The Bridge To Sarvangasana

Have you ever been in a yoga class and, while practicing Setu Bhandha Sarvangasana (bridge pose), been instructed to roll your shoulders toward each other and away from your ears? This instruction may have been useful at some point in our history but is no longer relevant, rather, it is counterproductive to a safe and healthy curve in your neck. Here is why:

First of all, we do not need to lengthen the back of the neck. Most of us sit in front of a computer or hover forward all day, which has overly lengthened the back of the neck while shortening the front. We are losing the natural curve of the neck because of our lifestyles. As Aadil would say, “We are no longer fruit pickers.” We are not doing the same things we did a hundred years ago, so why would our practice look the same? It must evolve to suit our current circumstances, and currently we need to open the muscles in the front of the neck to maintain or bring back a natural neck curve.

This posture is the “bridge” to Sarvangasana, or shoulder stand—the most powerful and necessary posture in our practice. Sarvangasana represents the feminine. It’s cooling, softening, calming, healing but to achieve these effects requires a tremendous amount of flexibility. It’s one of the most beneficial postures and also one of the most injurious if practiced without awareness. Shoulder stand is performed correctly when C7, the base of your neck, is off the ground. Only then can the shoulders safely bear the weight of the pose.
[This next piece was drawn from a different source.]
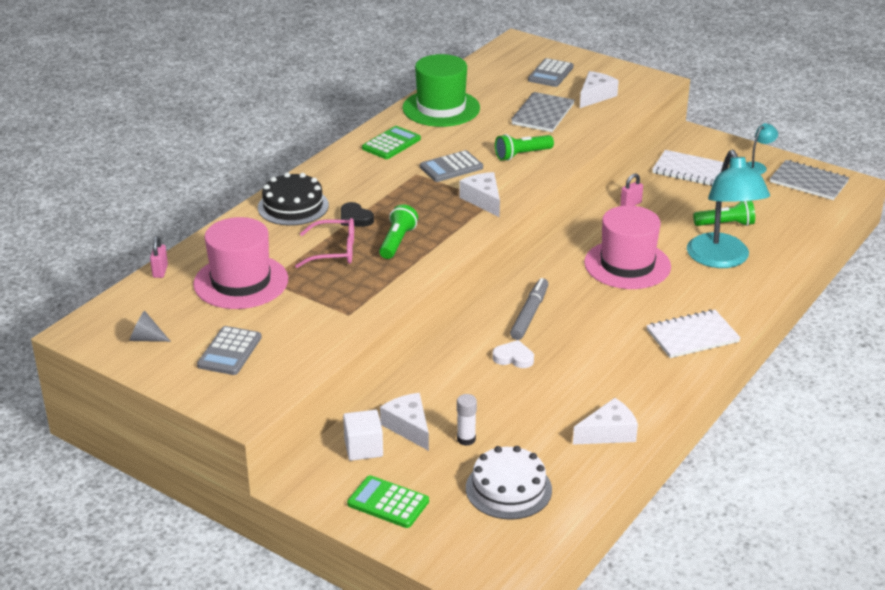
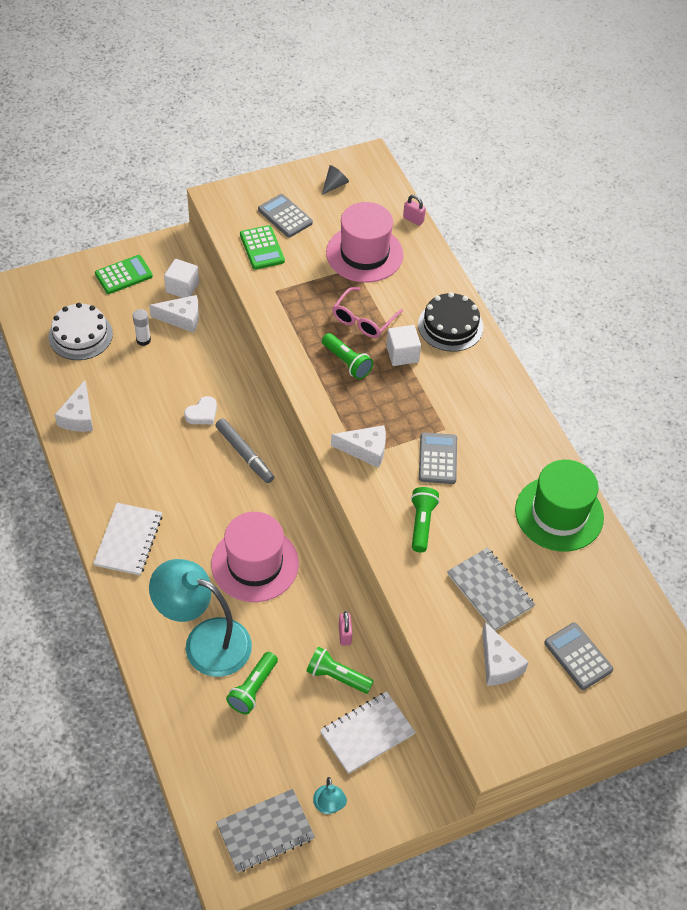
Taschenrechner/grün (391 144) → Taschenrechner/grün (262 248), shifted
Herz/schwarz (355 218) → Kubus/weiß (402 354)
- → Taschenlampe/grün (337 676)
This is why we use pads to support the neck in Sarvangasana; it creates a neck curve that fully supports C7. Most people do not have the flexibility necessary to bear the weight of the body on their shoulders without straining the neck. Even though you are not bearing the full weight of your body while in Setu Bhandha Sarvangasana, the opening required to achieve the pose is similar and prepares the body for Sarvangasana. In both postures, the potential is high for the neck bones to drop out of their natural curve if weight is placed upon them. If practiced for years in this way, the neck can be seriously damaged.

As a teacher, you should look for two things in your students’ necks:

  1. C7 is off the ground, indicating that the student is maintaining a natural curve in their neck.
  2. The back of the neck is soft and you cannot feel the bones of the neck. Examine your students’ positioning regularly, and modify by adding blankets or pads under their shoulders until they develop the flexibility necessary to do the pose safely.

Other position points: Check to see that your students’ feet are hip distance apart, knees are hip distance apart and situated directly above the ankles and shoulders are rolled under.

Once correct position is established, teach actions.

Actions: Press heels into the floor and lift sacrum up and away from head. Lift the pit of the abdomen towards the chest. Press upper arms into the floor and lift the sides of the waist. Externally rotate shoulders and drop the weight of the shoulders into the floor. Soften the throat and face. Smile!